The number of groups represented at the meeting is the largest seen in recent years, demonstrating businesses' growing anxiety about the free trade agreement (FTA) between South Korea and mainland China, the premier stated.

Jiang said that the Executive Yuan is just as worried, if not more than businesses are about passing important financial and economic bills, including ratifying the Cross-Strait Agreement on Trade in Services, pushing through the long-stalled special act on free economic pilot zones, and speeding up negotiations on the cross-strait agreement on trade in goods.

The political parties or civic groups that oppose the administration's economic policies mainly hold two types of opinions, the premier pointed out. The first is that Taiwan's economic development cannot rely merely on FTAs, tariff reductions or removal of trade barriers, but should depend more on industrial transformation and innovation. The second is that FTAs are important, but that their effects are not as significant as exaggerated by the government.

Speaking to the first point, Jiang reiterated that the government will not focus solely on FTAs for the nation's economic development. The premier said when he took office, he made it clear in his first administrative report to the Legislature that the government will adopt a dual strategy of a "free and open economy" and an "innovation economy."

The free economy strategy includes pursuing membership in the Trans-Pacific Partnership and the Regional Comprehensive Economic Partnership, as well as completing major follow-up pacts to the Cross-Straits Economic Cooperation Framework Agreement. The work has not stopped there as Taiwan signed economic cooperation agreements with New Zealand and Singapore last year.

The innovation economy strategy is also important to the government as evidenced by numerous initiatives to promote industrial transformation, including plans for innovative startup parks formulated by National Development Council Minister Kuan Chung-ming, and programs by the Ministry of Economic Affairs, the Financial Supervisory Commission and the Ministry of Finance to encourage innovation and research among industries.

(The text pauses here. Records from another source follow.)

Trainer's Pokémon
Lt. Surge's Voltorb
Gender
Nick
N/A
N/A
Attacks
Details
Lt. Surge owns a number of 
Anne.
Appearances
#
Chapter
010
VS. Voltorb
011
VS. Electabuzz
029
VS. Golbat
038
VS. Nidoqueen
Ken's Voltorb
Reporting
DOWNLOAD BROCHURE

As for the idea that FTAs will not have significant effects on Taiwan, premier Jiang said that according to projections by domestic economic research institutions, the South Korea-mainland China deal could knock 0.5 percentage point off Taiwan's gross domestic growth of about 3.4 percent each year, which would translate to a loss of hundreds of billions of NT dollars in industry output.

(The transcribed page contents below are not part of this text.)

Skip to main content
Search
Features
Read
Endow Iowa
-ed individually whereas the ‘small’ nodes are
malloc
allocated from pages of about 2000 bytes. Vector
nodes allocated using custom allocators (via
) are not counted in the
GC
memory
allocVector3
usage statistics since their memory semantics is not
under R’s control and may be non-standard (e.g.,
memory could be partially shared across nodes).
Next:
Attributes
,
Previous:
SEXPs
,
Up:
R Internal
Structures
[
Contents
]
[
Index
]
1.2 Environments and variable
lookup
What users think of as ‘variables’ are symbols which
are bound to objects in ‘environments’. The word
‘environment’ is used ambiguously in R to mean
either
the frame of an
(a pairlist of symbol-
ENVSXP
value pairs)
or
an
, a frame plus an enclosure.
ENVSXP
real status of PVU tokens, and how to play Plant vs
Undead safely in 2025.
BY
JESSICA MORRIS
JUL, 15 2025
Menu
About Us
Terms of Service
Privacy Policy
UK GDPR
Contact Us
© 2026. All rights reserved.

Once this FTA goes through and liberalizes goods and services trade between South Korea and mainland China, about 2 to 5.4 percent or US$3.1 billion to US$8.4 billion worth of Taiwan's industrial exports to the mainland—primarily steel, petrochemicals, automobiles, display panels, textiles and glass—would be replaced by Korean products, Jiang pointed out.

Taiwan currently pays customs tariffs of 10, 11 and 13 percent on mainland-bound automobiles, textiles and glass. It will not be able to compete if South Korea's tariffs are eliminated or halved, Jiang warned.

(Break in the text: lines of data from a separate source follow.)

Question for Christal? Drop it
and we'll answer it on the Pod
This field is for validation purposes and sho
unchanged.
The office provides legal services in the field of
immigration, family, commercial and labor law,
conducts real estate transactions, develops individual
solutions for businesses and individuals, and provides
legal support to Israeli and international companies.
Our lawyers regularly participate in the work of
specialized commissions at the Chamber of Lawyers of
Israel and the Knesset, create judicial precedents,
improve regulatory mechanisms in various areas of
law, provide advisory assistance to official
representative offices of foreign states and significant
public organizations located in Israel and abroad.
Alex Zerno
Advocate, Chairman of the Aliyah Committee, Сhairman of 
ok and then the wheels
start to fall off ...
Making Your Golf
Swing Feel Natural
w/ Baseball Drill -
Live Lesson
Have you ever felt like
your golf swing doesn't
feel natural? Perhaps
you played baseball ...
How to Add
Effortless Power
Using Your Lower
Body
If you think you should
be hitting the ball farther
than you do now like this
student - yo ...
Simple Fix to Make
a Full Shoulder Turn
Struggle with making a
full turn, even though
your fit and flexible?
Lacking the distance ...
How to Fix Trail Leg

"The industries' concerns are not groundless and the expert projections are not fabrications. Opponents of free trade must not mislead the public into a false sense of security like the proverbial frog being boiled alive."

The government urgently needs the people's support in order to make real headway on the issue, Premier Jiang said. He hopes the public can back the ruling party in the Legislature and persuade opposition parties to work together and move the country's economic and trade policies forward.